> Aim of the exercise
Find and copy each line of the listing below that has the word "business" in it.

> Records provided
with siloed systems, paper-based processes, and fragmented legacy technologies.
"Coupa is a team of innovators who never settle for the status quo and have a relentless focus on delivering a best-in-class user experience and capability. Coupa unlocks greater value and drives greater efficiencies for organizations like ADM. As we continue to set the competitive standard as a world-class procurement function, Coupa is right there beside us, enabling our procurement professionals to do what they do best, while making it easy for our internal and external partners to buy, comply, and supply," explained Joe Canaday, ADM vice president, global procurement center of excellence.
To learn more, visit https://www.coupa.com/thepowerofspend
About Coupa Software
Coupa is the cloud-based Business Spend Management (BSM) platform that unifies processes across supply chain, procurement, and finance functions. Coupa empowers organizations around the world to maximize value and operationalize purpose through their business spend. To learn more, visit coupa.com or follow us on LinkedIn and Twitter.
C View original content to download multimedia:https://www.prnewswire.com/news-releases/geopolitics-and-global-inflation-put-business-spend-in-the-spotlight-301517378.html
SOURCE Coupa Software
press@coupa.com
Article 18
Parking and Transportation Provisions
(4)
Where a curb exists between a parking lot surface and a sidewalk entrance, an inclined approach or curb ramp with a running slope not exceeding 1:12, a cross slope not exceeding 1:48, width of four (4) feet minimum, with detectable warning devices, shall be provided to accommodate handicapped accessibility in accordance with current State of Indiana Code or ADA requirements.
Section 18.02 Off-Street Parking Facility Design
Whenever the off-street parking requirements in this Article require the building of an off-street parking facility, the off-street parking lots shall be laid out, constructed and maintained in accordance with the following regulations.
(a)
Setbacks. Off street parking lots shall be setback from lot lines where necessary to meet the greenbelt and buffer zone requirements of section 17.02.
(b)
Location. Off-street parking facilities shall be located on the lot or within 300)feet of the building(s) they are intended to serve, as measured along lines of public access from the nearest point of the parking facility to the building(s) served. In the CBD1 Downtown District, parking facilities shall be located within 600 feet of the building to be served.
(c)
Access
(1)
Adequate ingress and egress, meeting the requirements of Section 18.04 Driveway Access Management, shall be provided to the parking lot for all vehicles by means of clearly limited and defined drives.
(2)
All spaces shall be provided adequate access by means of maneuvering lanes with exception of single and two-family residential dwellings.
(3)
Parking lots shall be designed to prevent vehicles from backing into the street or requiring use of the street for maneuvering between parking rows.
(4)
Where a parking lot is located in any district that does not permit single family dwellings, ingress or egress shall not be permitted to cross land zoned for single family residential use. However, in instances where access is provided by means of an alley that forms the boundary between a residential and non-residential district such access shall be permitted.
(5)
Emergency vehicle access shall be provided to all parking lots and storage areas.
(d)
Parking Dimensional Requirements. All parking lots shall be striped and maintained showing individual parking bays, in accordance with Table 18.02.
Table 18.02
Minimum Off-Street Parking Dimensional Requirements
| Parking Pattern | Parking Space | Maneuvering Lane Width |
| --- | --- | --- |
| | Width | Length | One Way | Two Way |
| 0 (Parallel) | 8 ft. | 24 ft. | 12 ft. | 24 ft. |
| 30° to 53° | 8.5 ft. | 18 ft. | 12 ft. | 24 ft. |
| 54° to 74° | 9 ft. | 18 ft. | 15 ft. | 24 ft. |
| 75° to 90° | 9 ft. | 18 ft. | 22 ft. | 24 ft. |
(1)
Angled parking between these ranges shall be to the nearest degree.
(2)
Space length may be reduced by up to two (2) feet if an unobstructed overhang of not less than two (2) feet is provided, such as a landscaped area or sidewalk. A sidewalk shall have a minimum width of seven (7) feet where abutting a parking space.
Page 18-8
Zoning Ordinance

> Solution to the exercise
Coupa is the cloud-based Business Spend Management (BSM) platform that unifies processes across supply chain, procurement, and finance functions. Coupa empowers organizations around the world to maximize value and operationalize purpose through their business spend. To learn more, visit coupa.com or follow us on LinkedIn and Twitter.
C View original content to download multimedia:https://www.prnewswire.com/news-releases/geopolitics-and-global-inflation-put-business-spend-in-the-spotlight-301517378.html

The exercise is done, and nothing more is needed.